* [Problem]
Retype each of the following lines verbatim, preserving line order, spelling, capitalization, and punctuation. Omit the pictures from the output.

▬▬▬▬▬▬

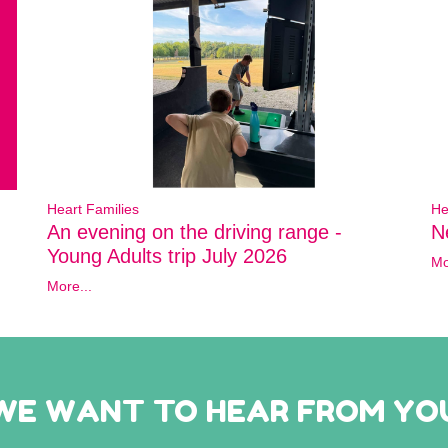
Heart Families
He
An evening on the driving range -
N
Young Adults trip July 2026
Mo
More...
WE WANT TO HEAR FROM YO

▬▬▬▬▬▬

* [Answer to the problem]
Heart Families
He
An evening on the driving range -
N
Young Adults trip July 2026
Mo
More...
WE WANT TO HEAR FROM YO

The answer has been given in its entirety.